The Hyde roared, and Elliot opened his eyes to see it rear back, crimson blood spewing from a wound across its neck. At first, he couldn’t see anything but a blade and a pair of hands, but then the creature crumbled onto its back.

And he saw Iris.

Immediately, the Hyde’s throat began to heal where she’d sliced it, so she picked up one of the angel’s wings and smashed it over its head. The creature moaned and squirmed along the ground as she rushed to where Elliot lay, thrust her hands inside his coat, and retrieved his gun from its holster. Without a word, she turned and hurried back to the writhing Hyde, shoved her boot against its face, and blasted its brainstem away.

As the shot rang out, the monster changed back to its natural, human form, and Iris stood over the body like a great avenging angel, her black coat and charcoal hair billowing in the wind, snow and smoke from the gun rising and swirling around her head. Elliot sat as still as the sculptures, thinking he might have died after all, but then she slid her knife in her boot and extended her hand toward him, her voice as solid as earth as she said, “Come on, let’s go.”

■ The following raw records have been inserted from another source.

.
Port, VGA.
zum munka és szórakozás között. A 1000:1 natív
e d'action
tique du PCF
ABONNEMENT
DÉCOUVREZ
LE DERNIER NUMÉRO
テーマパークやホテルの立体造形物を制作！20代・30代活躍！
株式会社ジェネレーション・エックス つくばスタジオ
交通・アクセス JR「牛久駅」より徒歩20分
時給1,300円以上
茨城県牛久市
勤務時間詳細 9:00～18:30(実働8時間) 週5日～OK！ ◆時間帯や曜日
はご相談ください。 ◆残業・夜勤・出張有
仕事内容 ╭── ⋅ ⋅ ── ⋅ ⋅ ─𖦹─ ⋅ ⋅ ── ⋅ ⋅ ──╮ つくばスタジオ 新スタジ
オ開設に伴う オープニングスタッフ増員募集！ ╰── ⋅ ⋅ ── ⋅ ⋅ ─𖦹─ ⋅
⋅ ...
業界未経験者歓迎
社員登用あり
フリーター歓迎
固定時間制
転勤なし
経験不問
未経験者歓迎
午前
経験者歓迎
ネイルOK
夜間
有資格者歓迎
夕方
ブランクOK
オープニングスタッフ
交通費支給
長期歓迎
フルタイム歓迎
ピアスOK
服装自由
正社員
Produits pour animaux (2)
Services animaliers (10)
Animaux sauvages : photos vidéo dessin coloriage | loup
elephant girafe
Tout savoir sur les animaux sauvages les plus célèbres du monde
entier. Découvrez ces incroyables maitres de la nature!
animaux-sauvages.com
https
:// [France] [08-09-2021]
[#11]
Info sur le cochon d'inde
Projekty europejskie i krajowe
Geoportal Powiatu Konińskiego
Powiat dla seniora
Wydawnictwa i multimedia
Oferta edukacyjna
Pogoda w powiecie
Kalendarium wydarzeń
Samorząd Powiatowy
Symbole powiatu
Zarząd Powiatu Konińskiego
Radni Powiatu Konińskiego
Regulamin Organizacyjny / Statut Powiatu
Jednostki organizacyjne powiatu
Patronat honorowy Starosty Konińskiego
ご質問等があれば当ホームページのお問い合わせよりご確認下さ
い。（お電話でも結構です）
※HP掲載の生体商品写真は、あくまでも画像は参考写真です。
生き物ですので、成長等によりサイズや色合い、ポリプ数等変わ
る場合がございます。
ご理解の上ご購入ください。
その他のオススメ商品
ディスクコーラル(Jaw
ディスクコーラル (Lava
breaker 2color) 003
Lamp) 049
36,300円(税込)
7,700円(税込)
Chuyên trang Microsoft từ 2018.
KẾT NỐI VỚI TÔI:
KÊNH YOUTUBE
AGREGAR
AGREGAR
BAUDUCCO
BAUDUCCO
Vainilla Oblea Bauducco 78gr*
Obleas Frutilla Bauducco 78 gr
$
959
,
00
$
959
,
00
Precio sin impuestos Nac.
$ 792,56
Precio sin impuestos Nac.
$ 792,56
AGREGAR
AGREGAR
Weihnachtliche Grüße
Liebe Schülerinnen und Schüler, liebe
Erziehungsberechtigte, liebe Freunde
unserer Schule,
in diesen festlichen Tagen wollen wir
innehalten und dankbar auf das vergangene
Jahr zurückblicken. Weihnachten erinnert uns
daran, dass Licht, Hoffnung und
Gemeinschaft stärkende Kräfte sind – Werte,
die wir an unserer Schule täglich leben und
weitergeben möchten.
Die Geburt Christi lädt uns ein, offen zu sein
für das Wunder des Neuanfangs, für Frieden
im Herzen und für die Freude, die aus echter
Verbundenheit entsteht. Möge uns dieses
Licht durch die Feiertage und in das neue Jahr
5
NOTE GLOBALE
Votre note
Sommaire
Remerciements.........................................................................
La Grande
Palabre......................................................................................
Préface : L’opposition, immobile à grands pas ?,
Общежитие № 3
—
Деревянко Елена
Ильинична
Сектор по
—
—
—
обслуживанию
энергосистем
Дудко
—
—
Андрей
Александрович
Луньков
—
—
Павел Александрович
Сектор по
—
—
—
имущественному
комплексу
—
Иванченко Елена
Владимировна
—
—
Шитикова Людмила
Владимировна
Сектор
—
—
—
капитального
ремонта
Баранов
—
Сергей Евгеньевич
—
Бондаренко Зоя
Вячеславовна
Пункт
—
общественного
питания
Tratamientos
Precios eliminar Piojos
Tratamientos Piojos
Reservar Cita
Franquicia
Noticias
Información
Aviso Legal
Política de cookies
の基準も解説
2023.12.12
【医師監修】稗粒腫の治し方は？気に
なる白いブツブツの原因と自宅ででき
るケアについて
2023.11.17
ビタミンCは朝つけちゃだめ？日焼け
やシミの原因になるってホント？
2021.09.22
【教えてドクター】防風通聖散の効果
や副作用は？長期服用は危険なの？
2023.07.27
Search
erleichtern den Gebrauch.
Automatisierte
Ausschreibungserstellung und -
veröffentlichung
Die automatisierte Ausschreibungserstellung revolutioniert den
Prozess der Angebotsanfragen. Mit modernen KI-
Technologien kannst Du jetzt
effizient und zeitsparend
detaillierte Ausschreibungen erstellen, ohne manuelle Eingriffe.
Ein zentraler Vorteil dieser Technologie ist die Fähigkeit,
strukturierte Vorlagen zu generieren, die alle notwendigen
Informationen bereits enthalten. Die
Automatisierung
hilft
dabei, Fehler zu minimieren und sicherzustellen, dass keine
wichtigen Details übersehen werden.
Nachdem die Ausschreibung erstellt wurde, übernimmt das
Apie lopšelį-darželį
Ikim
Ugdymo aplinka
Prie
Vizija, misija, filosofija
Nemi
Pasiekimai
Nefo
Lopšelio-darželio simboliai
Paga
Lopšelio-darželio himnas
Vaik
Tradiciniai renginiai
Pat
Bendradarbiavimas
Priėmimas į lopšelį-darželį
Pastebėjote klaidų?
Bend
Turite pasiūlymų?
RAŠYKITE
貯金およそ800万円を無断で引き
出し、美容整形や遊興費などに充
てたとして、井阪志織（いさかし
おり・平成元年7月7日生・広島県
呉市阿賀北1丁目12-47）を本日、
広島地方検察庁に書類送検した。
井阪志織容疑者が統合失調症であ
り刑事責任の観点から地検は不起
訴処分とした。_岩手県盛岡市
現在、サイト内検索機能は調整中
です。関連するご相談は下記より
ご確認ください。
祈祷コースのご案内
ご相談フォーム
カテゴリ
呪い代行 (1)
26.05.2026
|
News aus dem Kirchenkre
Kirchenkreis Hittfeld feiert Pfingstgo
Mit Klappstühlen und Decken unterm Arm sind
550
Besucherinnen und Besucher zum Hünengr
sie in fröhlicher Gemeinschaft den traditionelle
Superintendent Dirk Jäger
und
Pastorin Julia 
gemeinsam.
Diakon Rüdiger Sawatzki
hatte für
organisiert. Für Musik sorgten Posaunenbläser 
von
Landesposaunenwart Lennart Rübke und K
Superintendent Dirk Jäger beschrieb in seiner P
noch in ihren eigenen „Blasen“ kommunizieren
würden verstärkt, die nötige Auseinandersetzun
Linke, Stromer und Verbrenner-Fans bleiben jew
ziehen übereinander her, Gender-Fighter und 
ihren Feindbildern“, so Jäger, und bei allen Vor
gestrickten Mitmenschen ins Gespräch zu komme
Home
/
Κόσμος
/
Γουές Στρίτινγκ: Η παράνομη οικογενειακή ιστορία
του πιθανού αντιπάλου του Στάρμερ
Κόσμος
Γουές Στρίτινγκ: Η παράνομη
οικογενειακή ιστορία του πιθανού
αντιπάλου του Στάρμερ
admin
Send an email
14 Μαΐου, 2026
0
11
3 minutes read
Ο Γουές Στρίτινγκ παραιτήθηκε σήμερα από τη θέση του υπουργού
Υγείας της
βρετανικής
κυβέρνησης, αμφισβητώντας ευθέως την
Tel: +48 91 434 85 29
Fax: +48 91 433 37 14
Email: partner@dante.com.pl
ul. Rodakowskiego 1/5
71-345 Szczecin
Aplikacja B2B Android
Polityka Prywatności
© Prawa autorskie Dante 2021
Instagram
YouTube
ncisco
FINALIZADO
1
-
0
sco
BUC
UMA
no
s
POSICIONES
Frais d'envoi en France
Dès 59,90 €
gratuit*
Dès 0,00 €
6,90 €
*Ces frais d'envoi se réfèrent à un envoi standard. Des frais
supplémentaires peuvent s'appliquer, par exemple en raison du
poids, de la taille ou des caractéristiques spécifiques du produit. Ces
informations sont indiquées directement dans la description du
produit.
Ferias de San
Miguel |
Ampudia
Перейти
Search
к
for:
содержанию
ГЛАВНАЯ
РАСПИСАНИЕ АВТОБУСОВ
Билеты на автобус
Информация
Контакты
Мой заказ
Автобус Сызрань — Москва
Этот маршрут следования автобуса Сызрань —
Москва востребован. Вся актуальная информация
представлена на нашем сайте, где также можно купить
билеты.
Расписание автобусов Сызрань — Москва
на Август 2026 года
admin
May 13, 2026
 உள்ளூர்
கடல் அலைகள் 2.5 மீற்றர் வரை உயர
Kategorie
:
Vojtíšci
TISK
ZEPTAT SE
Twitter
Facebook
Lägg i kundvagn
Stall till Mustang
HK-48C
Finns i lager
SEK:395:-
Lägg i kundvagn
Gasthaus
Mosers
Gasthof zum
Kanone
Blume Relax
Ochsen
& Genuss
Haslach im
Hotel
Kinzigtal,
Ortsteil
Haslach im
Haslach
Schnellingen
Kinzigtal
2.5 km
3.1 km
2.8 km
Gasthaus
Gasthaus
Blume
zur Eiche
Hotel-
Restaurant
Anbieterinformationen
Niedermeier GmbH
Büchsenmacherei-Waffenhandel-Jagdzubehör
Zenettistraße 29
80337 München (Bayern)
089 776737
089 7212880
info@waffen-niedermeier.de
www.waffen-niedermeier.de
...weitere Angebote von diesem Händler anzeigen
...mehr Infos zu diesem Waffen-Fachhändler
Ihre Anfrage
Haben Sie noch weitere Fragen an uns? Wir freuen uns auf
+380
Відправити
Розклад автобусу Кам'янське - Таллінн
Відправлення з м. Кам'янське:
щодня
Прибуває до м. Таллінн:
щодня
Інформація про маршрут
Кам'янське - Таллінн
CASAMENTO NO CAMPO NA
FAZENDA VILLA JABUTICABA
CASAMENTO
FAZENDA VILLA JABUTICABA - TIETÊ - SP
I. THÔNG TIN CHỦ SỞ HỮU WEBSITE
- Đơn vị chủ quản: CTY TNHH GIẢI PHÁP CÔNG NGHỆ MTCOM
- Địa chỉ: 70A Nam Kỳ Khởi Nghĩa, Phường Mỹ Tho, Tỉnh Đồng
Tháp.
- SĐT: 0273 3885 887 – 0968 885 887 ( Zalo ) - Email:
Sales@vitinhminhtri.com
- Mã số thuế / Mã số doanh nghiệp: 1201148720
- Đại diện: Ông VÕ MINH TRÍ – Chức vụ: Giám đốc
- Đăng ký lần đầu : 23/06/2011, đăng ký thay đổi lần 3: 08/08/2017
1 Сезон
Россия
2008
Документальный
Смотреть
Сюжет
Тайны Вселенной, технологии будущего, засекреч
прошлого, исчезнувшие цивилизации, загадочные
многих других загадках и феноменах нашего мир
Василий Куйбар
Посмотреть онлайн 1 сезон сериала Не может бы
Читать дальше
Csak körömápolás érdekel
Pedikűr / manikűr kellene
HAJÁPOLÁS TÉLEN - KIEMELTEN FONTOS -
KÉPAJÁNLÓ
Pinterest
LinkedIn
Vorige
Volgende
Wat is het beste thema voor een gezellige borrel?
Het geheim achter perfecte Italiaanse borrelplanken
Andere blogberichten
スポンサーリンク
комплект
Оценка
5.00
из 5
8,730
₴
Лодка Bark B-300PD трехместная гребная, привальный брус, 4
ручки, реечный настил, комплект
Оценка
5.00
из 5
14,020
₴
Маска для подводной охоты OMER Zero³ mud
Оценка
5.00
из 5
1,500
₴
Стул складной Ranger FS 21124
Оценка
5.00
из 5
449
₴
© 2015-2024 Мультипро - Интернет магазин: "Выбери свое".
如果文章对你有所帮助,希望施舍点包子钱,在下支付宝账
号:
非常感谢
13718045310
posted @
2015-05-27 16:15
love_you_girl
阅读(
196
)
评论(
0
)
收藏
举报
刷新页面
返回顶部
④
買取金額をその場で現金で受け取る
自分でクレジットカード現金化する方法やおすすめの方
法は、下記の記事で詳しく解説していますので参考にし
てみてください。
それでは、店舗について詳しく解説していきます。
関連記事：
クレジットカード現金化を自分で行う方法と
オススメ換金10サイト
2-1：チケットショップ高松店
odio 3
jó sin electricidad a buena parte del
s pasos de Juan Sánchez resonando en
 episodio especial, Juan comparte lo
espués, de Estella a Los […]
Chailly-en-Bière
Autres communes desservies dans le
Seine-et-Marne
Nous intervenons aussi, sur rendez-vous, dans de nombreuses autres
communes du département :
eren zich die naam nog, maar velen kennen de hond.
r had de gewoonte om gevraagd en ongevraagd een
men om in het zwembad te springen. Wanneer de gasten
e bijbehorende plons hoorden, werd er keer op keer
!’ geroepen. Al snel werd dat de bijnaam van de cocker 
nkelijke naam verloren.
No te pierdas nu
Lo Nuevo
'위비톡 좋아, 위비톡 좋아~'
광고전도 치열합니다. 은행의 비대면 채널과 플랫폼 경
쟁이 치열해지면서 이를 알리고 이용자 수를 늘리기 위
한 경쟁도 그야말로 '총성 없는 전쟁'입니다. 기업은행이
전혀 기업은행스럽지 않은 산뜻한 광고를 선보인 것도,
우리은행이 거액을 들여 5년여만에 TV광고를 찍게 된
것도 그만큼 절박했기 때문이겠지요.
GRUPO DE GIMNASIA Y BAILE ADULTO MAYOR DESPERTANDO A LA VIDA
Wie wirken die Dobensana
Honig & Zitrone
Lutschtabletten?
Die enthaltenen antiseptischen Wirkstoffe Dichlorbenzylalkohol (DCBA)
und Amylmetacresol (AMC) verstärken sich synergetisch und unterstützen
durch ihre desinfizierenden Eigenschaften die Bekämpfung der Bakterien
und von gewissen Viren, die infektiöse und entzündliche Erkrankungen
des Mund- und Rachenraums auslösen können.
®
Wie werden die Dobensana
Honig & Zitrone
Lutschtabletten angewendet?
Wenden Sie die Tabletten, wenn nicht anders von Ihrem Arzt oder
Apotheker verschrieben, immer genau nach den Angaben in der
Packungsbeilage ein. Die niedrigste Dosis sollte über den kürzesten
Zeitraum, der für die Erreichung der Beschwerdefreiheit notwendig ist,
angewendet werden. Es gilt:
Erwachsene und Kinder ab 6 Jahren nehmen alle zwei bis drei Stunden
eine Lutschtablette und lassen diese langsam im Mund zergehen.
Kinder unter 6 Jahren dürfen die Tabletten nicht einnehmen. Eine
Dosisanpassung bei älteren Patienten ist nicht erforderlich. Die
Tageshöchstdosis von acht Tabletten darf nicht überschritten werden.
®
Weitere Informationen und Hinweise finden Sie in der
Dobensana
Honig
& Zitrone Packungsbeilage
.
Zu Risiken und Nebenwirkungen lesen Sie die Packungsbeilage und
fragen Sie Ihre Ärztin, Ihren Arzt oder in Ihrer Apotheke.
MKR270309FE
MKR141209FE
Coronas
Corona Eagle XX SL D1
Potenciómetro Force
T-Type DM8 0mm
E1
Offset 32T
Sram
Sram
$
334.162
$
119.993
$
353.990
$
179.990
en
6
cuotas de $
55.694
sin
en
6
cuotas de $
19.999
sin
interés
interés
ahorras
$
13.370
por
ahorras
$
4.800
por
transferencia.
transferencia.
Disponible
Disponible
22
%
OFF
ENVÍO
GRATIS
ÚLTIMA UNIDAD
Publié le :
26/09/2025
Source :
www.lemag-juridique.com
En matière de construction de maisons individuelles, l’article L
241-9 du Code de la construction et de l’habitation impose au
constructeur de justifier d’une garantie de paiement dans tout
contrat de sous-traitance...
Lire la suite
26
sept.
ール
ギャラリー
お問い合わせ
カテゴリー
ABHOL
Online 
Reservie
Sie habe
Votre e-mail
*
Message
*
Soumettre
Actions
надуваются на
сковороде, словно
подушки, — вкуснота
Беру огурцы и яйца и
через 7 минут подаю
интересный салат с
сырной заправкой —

n the years before the quarantine, Elliot had often gone to the zoo in Regents Park with his mother. As young as he’d been, he recalled it clearly―the sounds and smells of the animals, the lush, colorful gardens, and the aquarium with fish from all over the world. But more than anything, he remembered his mother showing him how to paint what they’d seen when they returned home, teaching him how to shift the scenes from his mind to a fresh, white canvas.